Jackie protected her children's privacy fiercely, and JFK deferred to her on most requests from the press. But when a cover photo by Tretick of JFK riding on a golf cart with his nieces and nephews became a smash, Tretick pressured for photos of the president with his children. In October 1963, a few months after the death of the Kennedy's baby Patrick, Jackie went on vacation to Greece with her sister, Lee. Seizing the moment, Kennedy allowed Tretick to photograph him and "John John" playing together before bedtime in the Oval Office. Thus, the iconic shot of John, Jr. peeking out from beneath the president's desk -- a hideaway the two and a half year old called his "secret house." ... When Jackie returned from Greece, she resigned herself to the deed as done, permitting it as part of JFK's reelection drive for the 1964 presidential election....
That's how the game is regularly played, as we know from the classic book on the subject, Mark Hertsgaard's On Bended Knee: The Press and the Reagan Presidency. A typical Hertsgaard anecdote:
After Reagan visited the demilitarized zone separating North and South Korea in November 1983 (fresh from his triumph in Grenada), the evening news shows, newspapers and newsweeklies across the country were filled with inspiring photos of the Leader of the Free World, dressed in a flak jacket, staring down the Communists through field glasses. As was their habit whenever Reagan made a foreign trip, [deputy chief of staff Michael] Deaver and his aides visited the site in advance, accompanied by representatives of the major networks, to plan the media event down to the smallest detail.And this, from Deaver himself in Hertsgaard's book:
"I saw the toe marks for him," Andrea Mitchell of NBC later recalled. Terming the DMZ visit "one of the great advanced events of all time," Mitchell added, "When he didn't stand on his toe mark he was signaled by one of the advance men to move over into the sunshine."
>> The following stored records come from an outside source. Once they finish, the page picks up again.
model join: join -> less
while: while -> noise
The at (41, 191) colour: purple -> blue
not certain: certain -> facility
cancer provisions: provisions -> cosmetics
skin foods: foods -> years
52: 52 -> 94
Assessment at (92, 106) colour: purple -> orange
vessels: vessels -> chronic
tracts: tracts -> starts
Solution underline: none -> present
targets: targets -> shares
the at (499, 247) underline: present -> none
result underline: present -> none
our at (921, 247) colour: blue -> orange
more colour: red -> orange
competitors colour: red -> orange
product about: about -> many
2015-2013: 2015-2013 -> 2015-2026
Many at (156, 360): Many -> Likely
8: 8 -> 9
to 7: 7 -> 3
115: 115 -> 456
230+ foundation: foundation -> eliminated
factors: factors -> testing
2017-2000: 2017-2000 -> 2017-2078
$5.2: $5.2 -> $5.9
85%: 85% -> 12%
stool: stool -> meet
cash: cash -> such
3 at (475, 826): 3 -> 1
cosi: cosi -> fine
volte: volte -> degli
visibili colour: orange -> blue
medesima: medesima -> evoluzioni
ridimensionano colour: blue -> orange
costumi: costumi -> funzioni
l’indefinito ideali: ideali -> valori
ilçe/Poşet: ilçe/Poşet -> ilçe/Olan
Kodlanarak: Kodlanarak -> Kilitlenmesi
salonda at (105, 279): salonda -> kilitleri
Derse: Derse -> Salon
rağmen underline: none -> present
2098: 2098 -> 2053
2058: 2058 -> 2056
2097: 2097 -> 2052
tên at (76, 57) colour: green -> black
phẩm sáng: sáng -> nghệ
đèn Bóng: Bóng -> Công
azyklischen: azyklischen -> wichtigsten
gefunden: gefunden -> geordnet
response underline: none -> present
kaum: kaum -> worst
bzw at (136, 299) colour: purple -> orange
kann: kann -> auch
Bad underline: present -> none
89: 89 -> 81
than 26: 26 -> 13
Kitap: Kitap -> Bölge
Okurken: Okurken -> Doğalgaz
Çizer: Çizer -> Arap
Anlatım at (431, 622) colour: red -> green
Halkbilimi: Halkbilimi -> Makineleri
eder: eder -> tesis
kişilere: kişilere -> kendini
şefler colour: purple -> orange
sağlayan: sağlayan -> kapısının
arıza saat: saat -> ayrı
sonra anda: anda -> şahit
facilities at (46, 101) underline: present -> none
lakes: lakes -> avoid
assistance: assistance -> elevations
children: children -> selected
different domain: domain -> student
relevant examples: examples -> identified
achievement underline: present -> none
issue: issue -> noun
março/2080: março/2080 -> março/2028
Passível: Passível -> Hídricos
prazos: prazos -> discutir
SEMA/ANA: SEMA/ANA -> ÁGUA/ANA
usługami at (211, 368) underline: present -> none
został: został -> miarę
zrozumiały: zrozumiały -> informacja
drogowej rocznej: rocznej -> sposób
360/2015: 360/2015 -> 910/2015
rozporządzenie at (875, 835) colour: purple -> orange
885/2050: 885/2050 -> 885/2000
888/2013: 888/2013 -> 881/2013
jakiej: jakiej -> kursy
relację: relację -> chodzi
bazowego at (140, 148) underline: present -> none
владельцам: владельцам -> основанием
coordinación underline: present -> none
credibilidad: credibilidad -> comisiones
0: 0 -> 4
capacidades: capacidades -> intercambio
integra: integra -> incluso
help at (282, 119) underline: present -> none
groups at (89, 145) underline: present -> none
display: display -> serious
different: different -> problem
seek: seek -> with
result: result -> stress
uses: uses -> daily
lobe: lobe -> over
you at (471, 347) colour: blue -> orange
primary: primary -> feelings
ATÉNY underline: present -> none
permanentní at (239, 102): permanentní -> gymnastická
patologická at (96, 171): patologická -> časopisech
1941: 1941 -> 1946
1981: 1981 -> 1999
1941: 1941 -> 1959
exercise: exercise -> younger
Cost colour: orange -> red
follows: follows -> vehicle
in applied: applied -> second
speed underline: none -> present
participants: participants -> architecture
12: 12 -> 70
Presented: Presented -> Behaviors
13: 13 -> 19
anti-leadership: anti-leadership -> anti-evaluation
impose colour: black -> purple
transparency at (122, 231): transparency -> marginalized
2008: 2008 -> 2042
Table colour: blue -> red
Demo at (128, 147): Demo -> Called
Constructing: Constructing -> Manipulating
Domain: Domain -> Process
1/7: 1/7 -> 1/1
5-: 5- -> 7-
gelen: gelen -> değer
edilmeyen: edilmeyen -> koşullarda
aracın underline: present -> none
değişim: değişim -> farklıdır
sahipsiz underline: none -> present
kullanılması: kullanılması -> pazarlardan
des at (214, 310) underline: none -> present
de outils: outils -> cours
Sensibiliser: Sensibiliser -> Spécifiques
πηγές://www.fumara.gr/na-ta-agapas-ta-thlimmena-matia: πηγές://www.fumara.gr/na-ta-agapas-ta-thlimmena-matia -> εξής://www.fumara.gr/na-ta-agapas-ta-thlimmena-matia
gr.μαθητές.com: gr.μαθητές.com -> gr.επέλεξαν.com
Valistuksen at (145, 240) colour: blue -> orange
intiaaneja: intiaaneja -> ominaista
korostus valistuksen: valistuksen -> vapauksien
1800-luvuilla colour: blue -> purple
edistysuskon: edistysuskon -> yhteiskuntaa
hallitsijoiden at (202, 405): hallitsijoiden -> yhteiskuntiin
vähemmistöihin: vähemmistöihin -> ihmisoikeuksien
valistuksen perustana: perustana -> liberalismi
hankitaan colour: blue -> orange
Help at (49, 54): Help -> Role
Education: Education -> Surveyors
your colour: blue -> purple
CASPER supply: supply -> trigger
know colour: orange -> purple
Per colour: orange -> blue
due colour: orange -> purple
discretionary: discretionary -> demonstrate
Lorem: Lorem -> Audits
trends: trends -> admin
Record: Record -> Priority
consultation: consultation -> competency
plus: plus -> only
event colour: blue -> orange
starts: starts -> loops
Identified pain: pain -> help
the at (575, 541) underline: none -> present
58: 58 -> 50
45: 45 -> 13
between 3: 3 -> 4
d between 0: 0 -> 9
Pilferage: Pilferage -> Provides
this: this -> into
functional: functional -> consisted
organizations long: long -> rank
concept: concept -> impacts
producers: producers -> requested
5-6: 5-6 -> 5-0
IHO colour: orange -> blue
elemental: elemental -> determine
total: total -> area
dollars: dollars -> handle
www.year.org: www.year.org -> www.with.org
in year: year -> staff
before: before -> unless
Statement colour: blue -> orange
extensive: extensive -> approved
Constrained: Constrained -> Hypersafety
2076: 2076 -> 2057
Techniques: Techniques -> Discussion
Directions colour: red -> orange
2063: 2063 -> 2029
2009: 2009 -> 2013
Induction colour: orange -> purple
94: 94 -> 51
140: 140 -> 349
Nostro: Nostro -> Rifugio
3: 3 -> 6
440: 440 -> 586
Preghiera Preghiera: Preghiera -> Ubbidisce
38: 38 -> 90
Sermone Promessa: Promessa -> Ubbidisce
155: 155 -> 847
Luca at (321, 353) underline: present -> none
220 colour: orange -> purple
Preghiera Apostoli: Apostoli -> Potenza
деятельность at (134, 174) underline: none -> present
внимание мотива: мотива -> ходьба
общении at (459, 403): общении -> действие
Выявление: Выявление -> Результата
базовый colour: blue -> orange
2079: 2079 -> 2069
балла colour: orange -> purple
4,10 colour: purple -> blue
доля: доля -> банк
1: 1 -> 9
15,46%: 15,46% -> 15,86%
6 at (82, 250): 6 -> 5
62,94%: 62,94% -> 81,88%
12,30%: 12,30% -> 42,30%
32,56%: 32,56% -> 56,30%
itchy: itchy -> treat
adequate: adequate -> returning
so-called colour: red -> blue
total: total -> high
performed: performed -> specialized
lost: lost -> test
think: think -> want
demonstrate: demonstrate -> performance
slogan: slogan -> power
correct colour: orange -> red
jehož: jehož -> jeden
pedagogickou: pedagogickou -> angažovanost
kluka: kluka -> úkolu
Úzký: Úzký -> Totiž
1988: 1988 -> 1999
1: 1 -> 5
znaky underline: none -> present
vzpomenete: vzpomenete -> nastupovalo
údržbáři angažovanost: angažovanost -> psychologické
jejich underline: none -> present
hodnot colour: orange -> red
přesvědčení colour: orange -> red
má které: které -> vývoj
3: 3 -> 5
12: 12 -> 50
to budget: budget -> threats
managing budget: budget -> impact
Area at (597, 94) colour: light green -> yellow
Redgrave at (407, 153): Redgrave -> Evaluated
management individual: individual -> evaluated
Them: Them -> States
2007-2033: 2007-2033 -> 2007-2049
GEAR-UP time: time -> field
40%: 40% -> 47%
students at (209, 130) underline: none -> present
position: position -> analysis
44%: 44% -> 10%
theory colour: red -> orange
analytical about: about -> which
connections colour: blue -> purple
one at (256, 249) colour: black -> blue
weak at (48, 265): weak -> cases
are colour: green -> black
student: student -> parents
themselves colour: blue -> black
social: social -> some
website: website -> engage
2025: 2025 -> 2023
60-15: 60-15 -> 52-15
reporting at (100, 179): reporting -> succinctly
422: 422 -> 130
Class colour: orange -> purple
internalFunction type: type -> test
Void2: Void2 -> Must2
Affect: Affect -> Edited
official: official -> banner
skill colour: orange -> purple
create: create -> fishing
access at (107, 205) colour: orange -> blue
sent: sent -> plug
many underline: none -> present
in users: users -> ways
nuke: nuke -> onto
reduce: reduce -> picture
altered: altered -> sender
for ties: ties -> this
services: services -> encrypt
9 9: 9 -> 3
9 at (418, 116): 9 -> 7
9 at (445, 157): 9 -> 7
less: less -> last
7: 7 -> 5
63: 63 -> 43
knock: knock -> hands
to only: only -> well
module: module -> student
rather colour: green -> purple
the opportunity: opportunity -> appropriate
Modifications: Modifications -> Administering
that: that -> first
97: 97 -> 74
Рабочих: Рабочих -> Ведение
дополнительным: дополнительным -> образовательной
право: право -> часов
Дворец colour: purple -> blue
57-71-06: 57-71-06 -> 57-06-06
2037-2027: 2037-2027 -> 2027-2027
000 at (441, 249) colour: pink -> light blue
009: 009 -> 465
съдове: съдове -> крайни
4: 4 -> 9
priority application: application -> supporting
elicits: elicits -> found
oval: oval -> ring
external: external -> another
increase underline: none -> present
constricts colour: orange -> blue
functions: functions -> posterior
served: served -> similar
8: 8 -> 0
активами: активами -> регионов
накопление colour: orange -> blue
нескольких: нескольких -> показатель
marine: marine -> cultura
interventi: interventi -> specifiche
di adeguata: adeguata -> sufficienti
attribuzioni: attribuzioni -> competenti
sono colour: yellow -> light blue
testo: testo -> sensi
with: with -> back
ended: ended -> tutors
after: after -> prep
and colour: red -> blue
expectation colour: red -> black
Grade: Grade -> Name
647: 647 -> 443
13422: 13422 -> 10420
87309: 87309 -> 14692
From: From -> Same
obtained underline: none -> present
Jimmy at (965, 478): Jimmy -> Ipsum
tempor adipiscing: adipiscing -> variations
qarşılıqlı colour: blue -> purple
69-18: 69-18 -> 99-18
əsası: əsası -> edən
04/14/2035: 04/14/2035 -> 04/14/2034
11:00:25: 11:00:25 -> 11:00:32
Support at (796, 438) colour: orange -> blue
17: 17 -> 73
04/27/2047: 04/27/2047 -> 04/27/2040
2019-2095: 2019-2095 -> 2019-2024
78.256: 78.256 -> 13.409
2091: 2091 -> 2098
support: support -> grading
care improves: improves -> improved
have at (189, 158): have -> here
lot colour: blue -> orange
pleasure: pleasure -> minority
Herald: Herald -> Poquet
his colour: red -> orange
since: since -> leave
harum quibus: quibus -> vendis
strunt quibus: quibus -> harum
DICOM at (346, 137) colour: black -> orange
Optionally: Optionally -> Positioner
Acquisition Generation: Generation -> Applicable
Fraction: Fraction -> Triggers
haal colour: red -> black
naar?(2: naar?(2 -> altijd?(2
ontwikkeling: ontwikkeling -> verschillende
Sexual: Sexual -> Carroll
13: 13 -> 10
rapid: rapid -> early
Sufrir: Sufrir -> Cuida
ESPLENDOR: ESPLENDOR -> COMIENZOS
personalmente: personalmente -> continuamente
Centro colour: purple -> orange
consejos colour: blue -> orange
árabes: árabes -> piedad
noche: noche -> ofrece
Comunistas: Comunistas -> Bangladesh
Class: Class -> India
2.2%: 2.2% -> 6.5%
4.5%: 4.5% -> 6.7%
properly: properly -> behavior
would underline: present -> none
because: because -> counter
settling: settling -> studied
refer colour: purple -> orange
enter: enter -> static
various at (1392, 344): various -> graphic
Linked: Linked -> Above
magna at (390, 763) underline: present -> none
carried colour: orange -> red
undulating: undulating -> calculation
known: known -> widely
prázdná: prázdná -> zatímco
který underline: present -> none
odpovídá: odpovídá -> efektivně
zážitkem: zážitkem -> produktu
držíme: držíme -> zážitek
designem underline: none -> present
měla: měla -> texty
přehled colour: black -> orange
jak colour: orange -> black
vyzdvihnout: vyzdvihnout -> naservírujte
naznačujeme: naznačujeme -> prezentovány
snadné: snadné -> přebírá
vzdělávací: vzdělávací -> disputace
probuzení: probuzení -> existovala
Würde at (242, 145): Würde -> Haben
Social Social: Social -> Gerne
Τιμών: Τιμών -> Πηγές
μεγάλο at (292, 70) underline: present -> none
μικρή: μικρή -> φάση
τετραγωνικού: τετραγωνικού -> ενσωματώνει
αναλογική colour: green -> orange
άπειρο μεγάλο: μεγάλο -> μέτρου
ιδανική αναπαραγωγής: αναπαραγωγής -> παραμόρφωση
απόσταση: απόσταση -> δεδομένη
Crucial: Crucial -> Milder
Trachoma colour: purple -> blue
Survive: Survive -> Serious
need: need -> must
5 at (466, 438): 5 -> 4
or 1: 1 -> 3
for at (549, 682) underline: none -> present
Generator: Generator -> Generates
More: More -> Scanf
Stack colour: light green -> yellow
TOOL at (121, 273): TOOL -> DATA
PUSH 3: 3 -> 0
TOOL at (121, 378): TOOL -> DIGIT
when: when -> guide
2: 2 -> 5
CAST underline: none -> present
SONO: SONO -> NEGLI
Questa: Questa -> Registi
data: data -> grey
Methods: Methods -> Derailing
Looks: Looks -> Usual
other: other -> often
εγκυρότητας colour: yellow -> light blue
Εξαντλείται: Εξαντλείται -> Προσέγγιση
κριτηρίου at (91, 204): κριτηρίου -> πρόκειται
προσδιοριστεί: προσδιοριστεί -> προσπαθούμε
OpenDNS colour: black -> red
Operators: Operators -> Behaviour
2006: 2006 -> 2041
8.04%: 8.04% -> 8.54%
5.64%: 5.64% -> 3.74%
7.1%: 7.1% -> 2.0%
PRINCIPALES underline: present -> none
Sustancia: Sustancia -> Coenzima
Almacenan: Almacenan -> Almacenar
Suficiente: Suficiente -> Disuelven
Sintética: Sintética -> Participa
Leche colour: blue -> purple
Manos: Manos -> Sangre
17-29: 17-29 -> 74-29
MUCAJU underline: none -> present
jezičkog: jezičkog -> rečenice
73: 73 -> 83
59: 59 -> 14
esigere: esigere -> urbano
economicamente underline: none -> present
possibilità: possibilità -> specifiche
In the 1984 campaign the Defense Department and the Air Force continually wanted us to do a rollout on the B-1 bomber. And of course one of the negatives on Reagan was that he was more likely to get us into a war, so I was always shying away from military kinds of events. But jobs were just as important during the campaign in California, and the B-1 accounted for something like 40,000 jobs in southern California, so I agreed to do a stop at the Rockwell plant in Palmdale. But I said, across the B-1 I want the biggest sign you can make saying "Prepared for Peace." So you never really saw the B-1. All you saw was the President with this big sign behind him.So when Lyon touts the photo of Ron and Nancy peering out from his hospital room after his cancer surgery, it's safe to assume that the press was cordoned off in a particular spot, the Reagans were sent to the window, and Ronnie and Nancy were urged to smile and wave. He knew what to do. He was an actor, and this was a process of following a script.
The same could be said of most images of presidents in our lifetime.